Select and reproduce each line of the listing below that bears the string "full".

Start of Data supplied

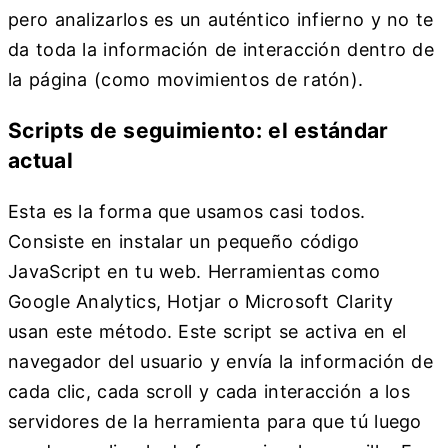
pero analizarlos es un auténtico infierno y no te
da toda la información de interacción dentro de
la página (como movimientos de ratón).
Scripts de seguimiento: el estándar
actual
Esta es la forma que usamos casi todos.
Consiste en instalar un pequeño código
JavaScript en tu web. Herramientas como
Google Analytics, Hotjar o Microsoft Clarity
usan este método. Este script se activa en el
navegador del usuario y envía la información de
cada clic, cada scroll y cada interacción a los
servidores de la herramienta para que tú luego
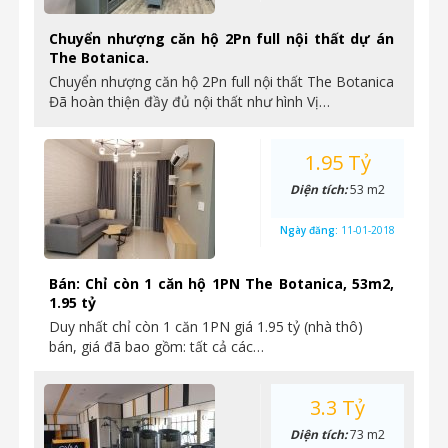
Chuyển nhượng căn hộ 2Pn full nội thất dự án
The Botanica.
Chuyển nhượng căn hộ 2Pn full nội thất The Botanica
Đã hoàn thiện đầy đủ nội thất như hình Vị…
1.95 Tỷ
Diện tích:
53 m2
Ngày đăng:
11-01-2018
Bán: Chỉ còn 1 căn hộ 1PN The Botanica, 53m2,
1.95 tỷ
Duy nhất chỉ còn 1 căn 1PN giá 1.95 tỷ (nhà thô)
bán, giá đã bao gồm: tất cả các…
3.3 Tỷ
Diện tích:
73 m2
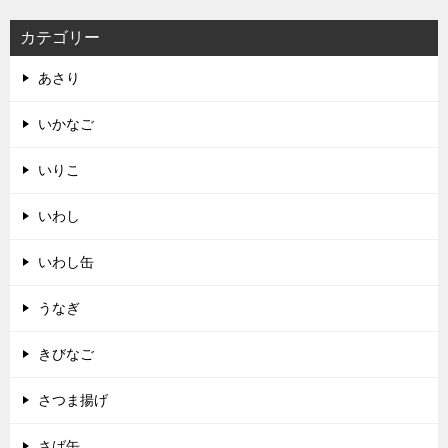
カテゴリー
あさり
いかなご
いりこ
いわし
いわし缶
うなぎ
きびなご
さつま揚げ
さば缶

End of Data supplied

**Exercise answer:**
Chuyển nhượng căn hộ 2Pn full nội thất dự án
Chuyển nhượng căn hộ 2Pn full nội thất The Botanica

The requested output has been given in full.